Making you look good…
Autocue. It’s reading out loud! How hard can it be? Well, you’d be surprised….
We’ve seen lots of people who are brilliant presenters and speakers, but put them in front of Autocue, and they turn all “Tin man” on us. So here are Dependable Production’s 5 top tips to becoming an Autocue wizard!
Look into the eyes…
1.Know your script. You’ve got your script. Now before you get in front of the Autocue, READ IT OUT LOUD!!. It’s so different from reading in your head and you’ll be amazed how this highlights any tricky words or phrases that look fine on paper. So, read your script aloud and remove or rewrite any stumbling blocks.
2. Be the boss. Your autocue will probably be controlled by an operator. Remember, they are there to make YOU look good and will follow your lead.

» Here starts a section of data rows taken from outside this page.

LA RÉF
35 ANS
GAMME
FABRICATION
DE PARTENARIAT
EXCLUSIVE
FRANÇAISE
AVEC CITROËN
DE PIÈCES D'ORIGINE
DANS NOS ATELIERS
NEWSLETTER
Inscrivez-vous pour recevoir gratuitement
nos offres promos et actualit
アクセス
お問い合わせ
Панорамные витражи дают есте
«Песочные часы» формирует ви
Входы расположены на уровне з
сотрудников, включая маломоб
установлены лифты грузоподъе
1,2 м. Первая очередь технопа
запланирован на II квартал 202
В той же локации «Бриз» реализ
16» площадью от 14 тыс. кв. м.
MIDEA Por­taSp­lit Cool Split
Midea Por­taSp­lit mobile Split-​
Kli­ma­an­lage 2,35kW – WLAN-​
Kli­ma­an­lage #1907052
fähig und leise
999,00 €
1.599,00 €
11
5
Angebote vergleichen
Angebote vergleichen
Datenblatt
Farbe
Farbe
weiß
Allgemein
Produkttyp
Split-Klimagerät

YOU set the speed you are speaking, not them. Don’t try to beat them, it’s not a race. If you pause, they will pause. You can also ask the operator to set the font size to suit your eyesight.
3. Look into the eyes. Remember, you are not just reading the words on the Autocue, you are also looking directly into the camera and speaking to the audience beyond the lens. So try to speak to the camera as if it was a person and not a machine. Hold your eyeline and try, if you can, not to track your eyes along the sentence.
4. Get the right body language. There’s a tendency when the nerves set in, to “lock” the upper body and refuse to move it. This NEVER happens when people talk naturally – so why do it now? It will make you look nervous and reduce your credibility. So feel free to move, to gesticulate, to be expressive – just as if you were in a normal conversation.
Set the tone for the piece with the way you move your body. Are you delivering good news? If so – SMILE! If it’s bad news, show your empathetic side – perhaps a tilt of the head would work. And remember at the end – hold on! So many people finish what they are saying and then straightaway slump and come out of “character” before the camera stops rolling. You need some room at the beginning and the end to edit in and out, so hold the mood until you hear “CUT!”.
5. Critique yourself. Try learning a few lines and then reading them in front of the mirror or on your smart phone. Try different ways of delivery. Reviewing your take can be very revealing. You may notice things like rocking or repetitive actions that you weren’t aware of, but that can distract from the message. If you are not happy, then do it again.